# Marketplace



## kmpowell (May 6, 2002)

.


----------



## John-H (Jul 13, 2005)

If you are a new member on a low post count you have delayed access to the market place and PM facility. This is part of our anti fraud policy due to past problems with fraudsters who ran frauds and confidence tricks via the PM (Private Message) system. Once they were reported to us we could ban them but they would open a new acount and continue. The delay to access we introduced stops this happening and makes the fraudsters go elsewhere. It's a shame that we had to do this to protect members.

Your options for access are:

(1) After you've posted for long enough (undisclosed and variable amount) we'll grant access. It won't take long if you keep interacting with the forum and posting. This is free.
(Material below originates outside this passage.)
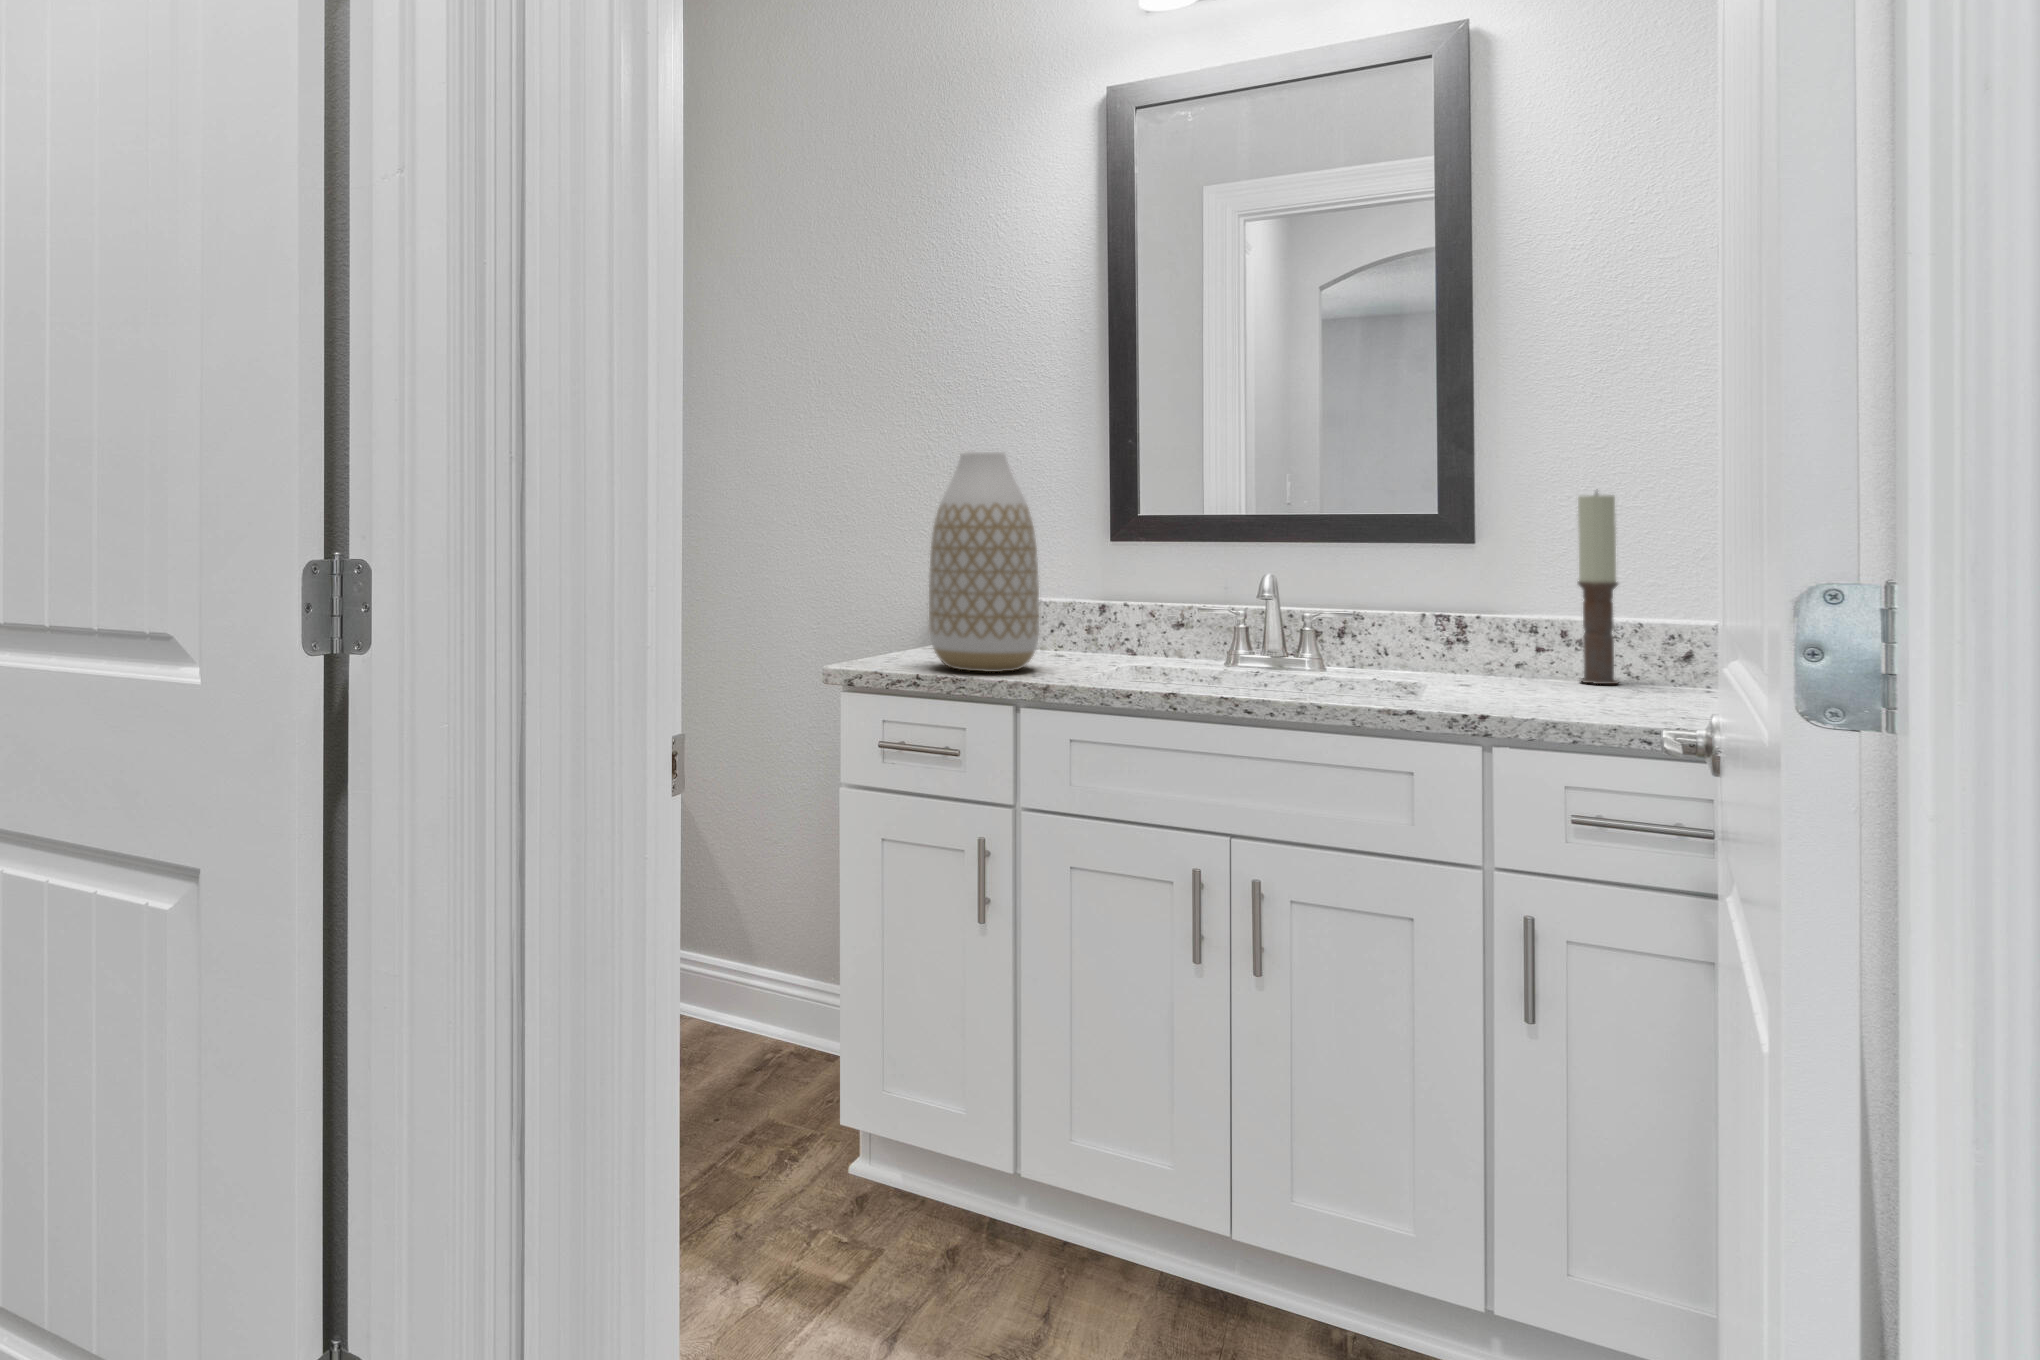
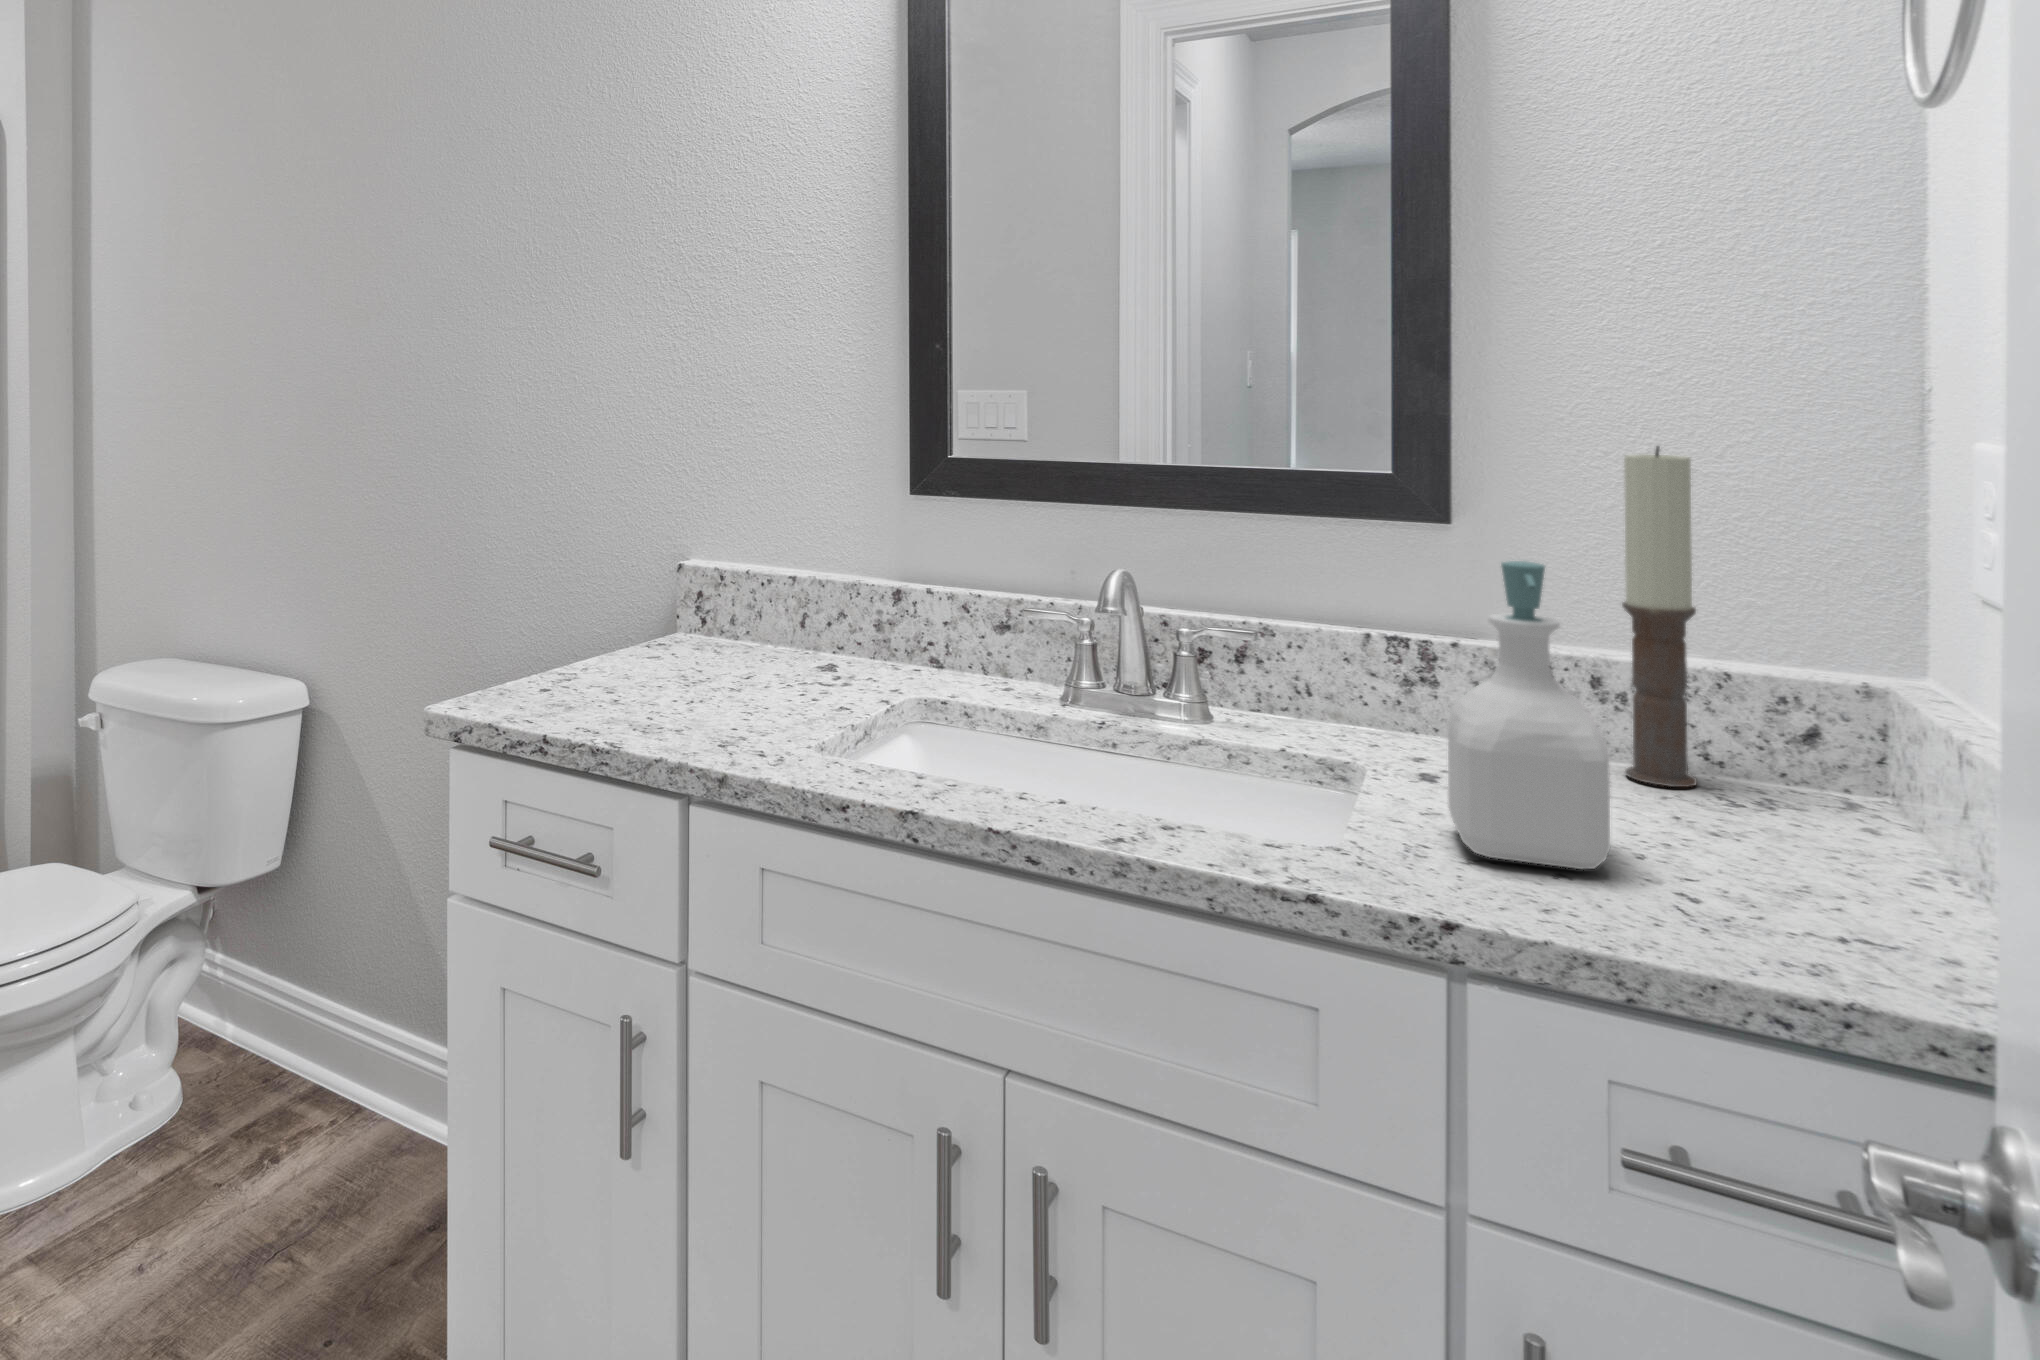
vase: present [929,452,1039,672] -> none [592,376,755,725]
soap bottle: none [1480,542,1567,703] -> present [1448,561,1610,869]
(2) If you want instant access you can make a small contribution of £5 to our new TT forum and market place compensation fund, which has been set up to help anyone who becomes a victim of on-line fraud and for the benefit of members. The PayPal payment will verify your identity via a payment trail, we'll then grant full access and we'll also send you two TT Forum window stickers for your car like this:

Sticker size 6" x 0.9" (152 x 23 mm) 

*Click the image for details*

(3) Alternatively you can join the TT Owners Club and as they also require payment which identifies you, we will grant access but as the TTOC is a separate organisation you will need to obtain your unique TTOC membership number sig strip link first and post and display it on the forum, with your request for access, before one of our moderators can identify you and provide access.


----------